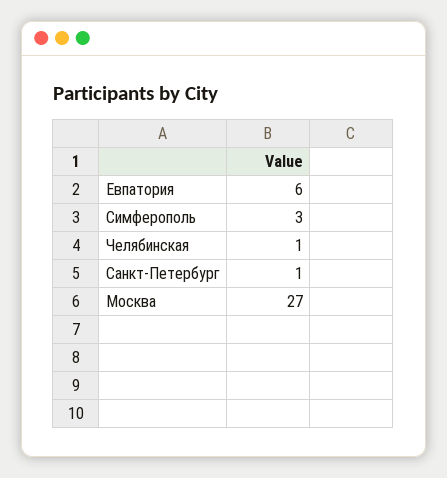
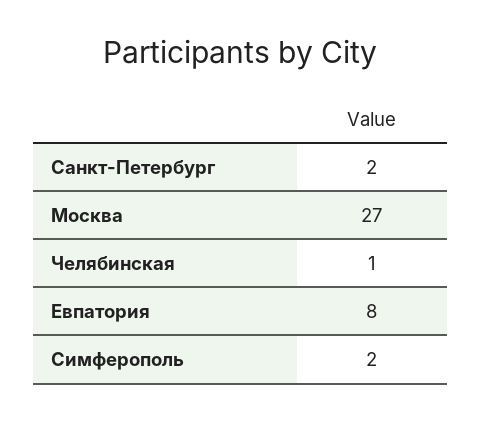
  {
-   "Евпатория": 6,
+   "Евпатория": 8,
-   "Симферополь": 3,
+   "Симферополь": 2,
    "Челябинская": 1,
-   "Санкт-Петербург": 1,
+   "Санкт-Петербург": 2,
    "Москва": 27
  }

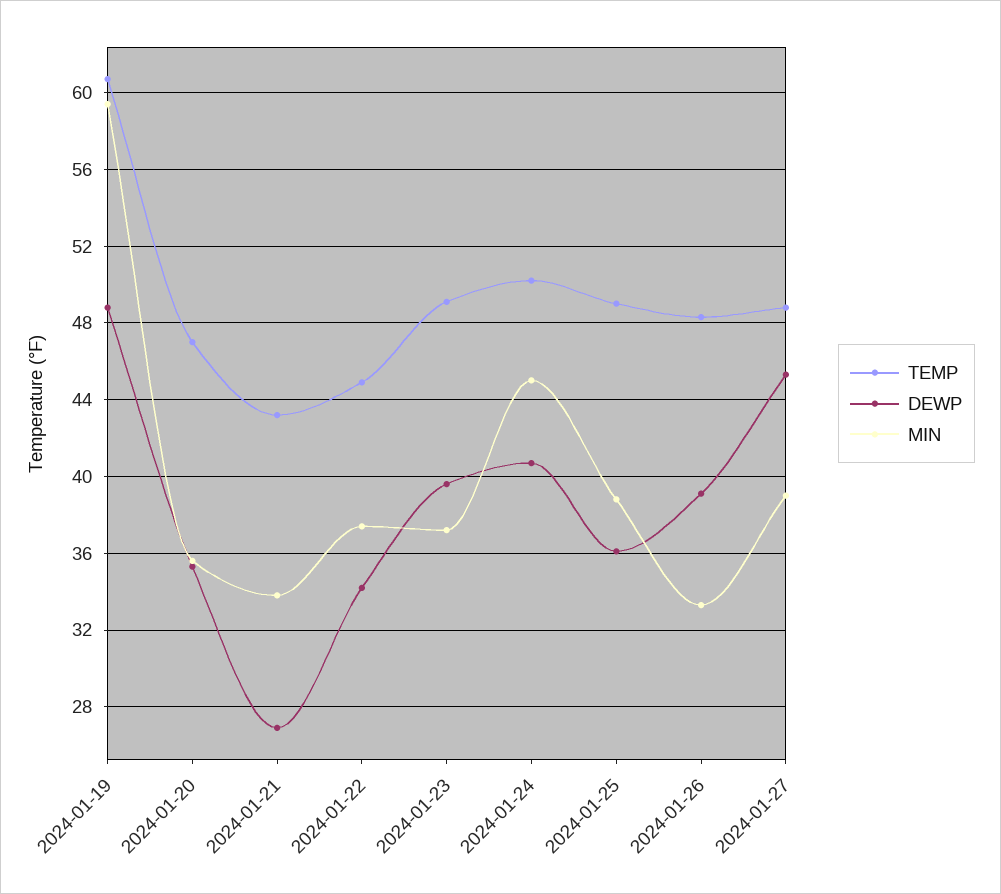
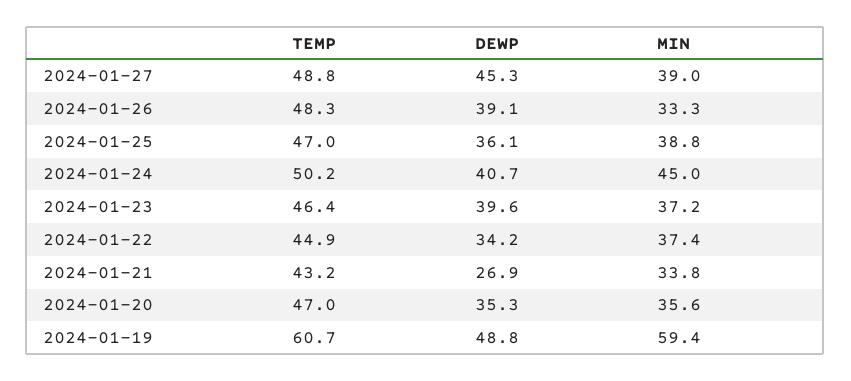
  {
    "TEMP": {
      "2024-01-19": 60.7,
      "2024-01-20": 47,
      "2024-01-21": 43.2,
      "2024-01-22": 44.9,
-     "2024-01-23": 49,
+     "2024-01-23": 46.4,
      "2024-01-24": 50.2,
-     "2024-01-25": 49,
+     "2024-01-25": 47,
      "2024-01-26": 48.3,
      "2024-01-27": 48.8
    },
    "DEWP": {
      "2024-01-19": 48.8,
      "2024-01-20": 35.3,
      "2024-01-21": 26.9,
      "2024-01-22": 34.2,
      "2024-01-23": 39.6,
      "2024-01-24": 40.7,
      "2024-01-25": 36.1,
      "2024-01-26": 39.1,
      "2024-01-27": 45.3
    },
    "MIN": {
      "2024-01-19": 59.4,
      "2024-01-20": 35.6,
      "2024-01-21": 33.8,
      "2024-01-22": 37.4,
      "2024-01-23": 37.2,
      "2024-01-24": 45,
      "2024-01-25": 38.8,
      "2024-01-26": 33.3,
      "2024-01-27": 39
    }
  }

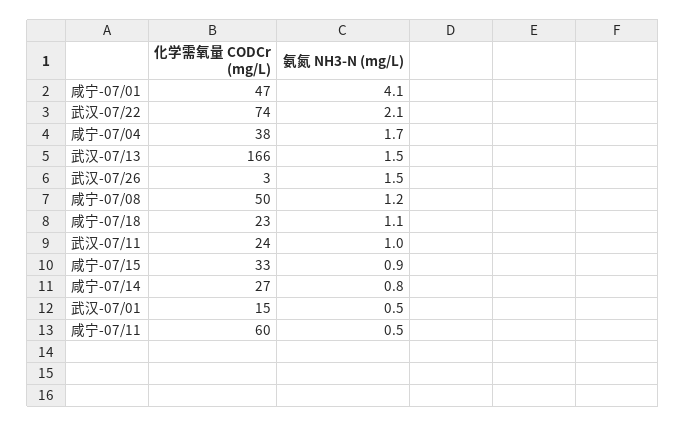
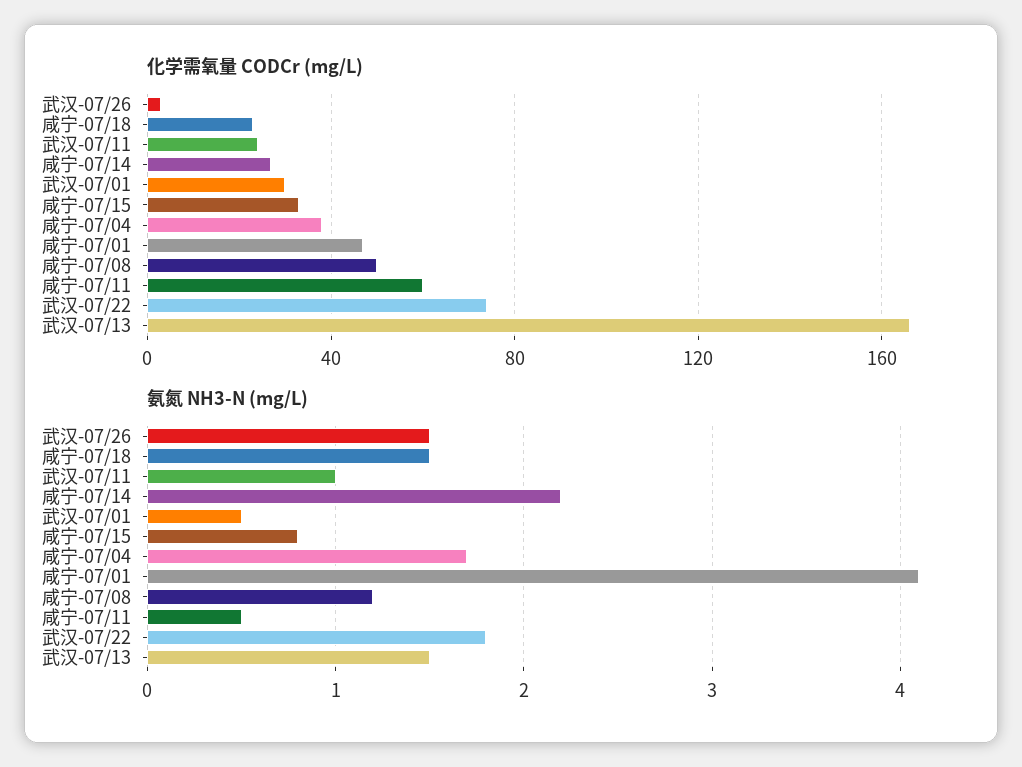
  {
    "化学需氧量 CODCr (mg/L)": {
      "咸宁-07/01": 47,
      "武汉-07/22": 74,
      "咸宁-07/04": 38,
      "武汉-07/13": 166,
      "武汉-07/26": 3,
      "咸宁-07/08": 50,
      "咸宁-07/18": 23,
      "武汉-07/11": 24,
      "咸宁-07/15": 33,
      "咸宁-07/14": 27,
-     "武汉-07/01": 15,
+     "武汉-07/01": 30,
      "咸宁-07/11": 60
    },
    "氨氮 NH3-N (mg/L)": {
      "咸宁-07/01": 4.1,
-     "武汉-07/22": 2.1,
+     "武汉-07/22": 1.8,
      "咸宁-07/04": 1.7,
      "武汉-07/13": 1.5,
      "武汉-07/26": 1.5,
      "咸宁-07/08": 1.2,
-     "咸宁-07/18": 1.1,
+     "咸宁-07/18": 1.5,
      "武汉-07/11": 1,
-     "咸宁-07/15": 0.9,
+     "咸宁-07/15": 0.8,
-     "咸宁-07/14": 0.8,
+     "咸宁-07/14": 2.2,
      "武汉-07/01": 0.5,
      "咸宁-07/11": 0.5
    }
  }

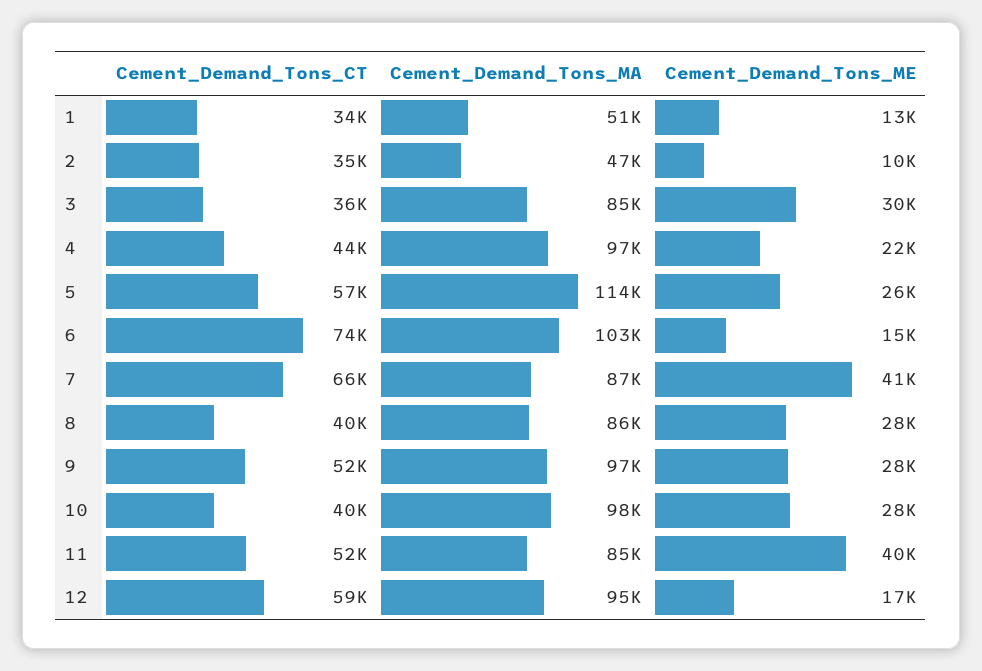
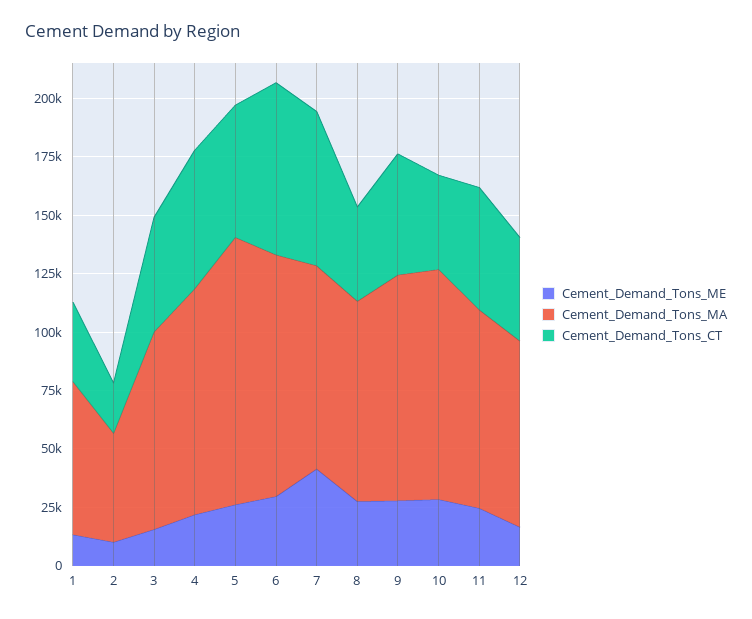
  {
    "Cement_Demand_Tons_CT": {
      "1": 34000,
-     "2": 35000,
+     "2": 20000,
-     "3": 36000,
+     "3": 50000,
-     "4": 44000,
+     "4": 60000,
      "5": 57000,
      "6": 74000,
      "7": 66000,
      "8": 40000,
      "9": 52000,
      "10": 40000,
      "11": 52000,
-     "12": 59000
+     "12": 45000
    },
    "Cement_Demand_Tons_MA": {
-     "1": 51000,
+     "1": 65000,
      "2": 47000,
      "3": 85000,
      "4": 97000,
      "5": 114000,
      "6": 103000,
      "7": 87000,
      "8": 86000,
      "9": 97000,
      "10": 98000,
      "11": 85000,
-     "12": 95000
+     "12": 80000
    },
    "Cement_Demand_Tons_ME": {
      "1": 13000,
      "2": 10000,
-     "3": 30000,
+     "3": 15000,
      "4": 22000,
      "5": 26000,
-     "6": 15000,
+     "6": 30000,
      "7": 41000,
      "8": 28000,
      "9": 28000,
      "10": 28000,
-     "11": 40000,
+     "11": 25000,
      "12": 17000
    }
  }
------------------------------
EXERCISE OBJECTIVE:
In repeating the lines above, keep the wording exact and leave every picture out.

ANSWER BOX:
  {
-   "Евпатория": 6,
+   "Евпатория": 8,
-   "Симферополь": 3,
+   "Симферополь": 2,
    "Челябинская": 1,
-   "Санкт-Петербург": 1,
+   "Санкт-Петербург": 2,
    "Москва": 27
  }

  {
    "TEMP": {
      "2024-01-19": 60.7,
      "2024-01-20": 47,
      "2024-01-21": 43.2,
      "2024-01-22": 44.9,
-     "2024-01-23": 49,
+     "2024-01-23": 46.4,
      "2024-01-24": 50.2,
-     "2024-01-25": 49,
+     "2024-01-25": 47,
      "2024-01-26": 48.3,
      "2024-01-27": 48.8
    },
    "DEWP": {
      "2024-01-19": 48.8,
      "2024-01-20": 35.3,
      "2024-01-21": 26.9,
      "2024-01-22": 34.2,
      "2024-01-23": 39.6,
      "2024-01-24": 40.7,
      "2024-01-25": 36.1,
      "2024-01-26": 39.1,
      "2024-01-27": 45.3
    },
    "MIN": {
      "2024-01-19": 59.4,
      "2024-01-20": 35.6,
      "2024-01-21": 33.8,
      "2024-01-22": 37.4,
      "2024-01-23": 37.2,
      "2024-01-24": 45,
      "2024-01-25": 38.8,
      "2024-01-26": 33.3,
      "2024-01-27": 39
    }
  }

  {
    "化学需氧量 CODCr (mg/L)": {
      "咸宁-07/01": 47,
      "武汉-07/22": 74,
      "咸宁-07/04": 38,
      "武汉-07/13": 166,
      "武汉-07/26": 3,
      "咸宁-07/08": 50,
      "咸宁-07/18": 23,
      "武汉-07/11": 24,
      "咸宁-07/15": 33,
      "咸宁-07/14": 27,
-     "武汉-07/01": 15,
+     "武汉-07/01": 30,
      "咸宁-07/11": 60
    },
    "氨氮 NH3-N (mg/L)": {
      "咸宁-07/01": 4.1,
-     "武汉-07/22": 2.1,
+     "武汉-07/22": 1.8,
      "咸宁-07/04": 1.7,
      "武汉-07/13": 1.5,
      "武汉-07/26": 1.5,
      "咸宁-07/08": 1.2,
-     "咸宁-07/18": 1.1,
+     "咸宁-07/18": 1.5,
      "武汉-07/11": 1,
-     "咸宁-07/15": 0.9,
+     "咸宁-07/15": 0.8,
-     "咸宁-07/14": 0.8,
+     "咸宁-07/14": 2.2,
      "武汉-07/01": 0.5,
      "咸宁-07/11": 0.5
    }
  }

  {
    "Cement_Demand_Tons_CT": {
      "1": 34000,
-     "2": 35000,
+     "2": 20000,
-     "3": 36000,
+     "3": 50000,
-     "4": 44000,
+     "4": 60000,
      "5": 57000,
      "6": 74000,
      "7": 66000,
      "8": 40000,
      "9": 52000,
      "10": 40000,
      "11": 52000,
-     "12": 59000
+     "12": 45000
    },
    "Cement_Demand_Tons_MA": {
-     "1": 51000,
+     "1": 65000,
      "2": 47000,
      "3": 85000,
      "4": 97000,
      "5": 114000,
      "6": 103000,
      "7": 87000,
      "8": 86000,
      "9": 97000,
      "10": 98000,
      "11": 85000,
-     "12": 95000
+     "12": 80000
    },
    "Cement_Demand_Tons_ME": {
      "1": 13000,
      "2": 10000,
-     "3": 30000,
+     "3": 15000,
      "4": 22000,
      "5": 26000,
-     "6": 15000,
+     "6": 30000,
      "7": 41000,
      "8": 28000,
      "9": 28000,
      "10": 28000,
-     "11": 40000,
+     "11": 25000,
      "12": 17000
    }
  }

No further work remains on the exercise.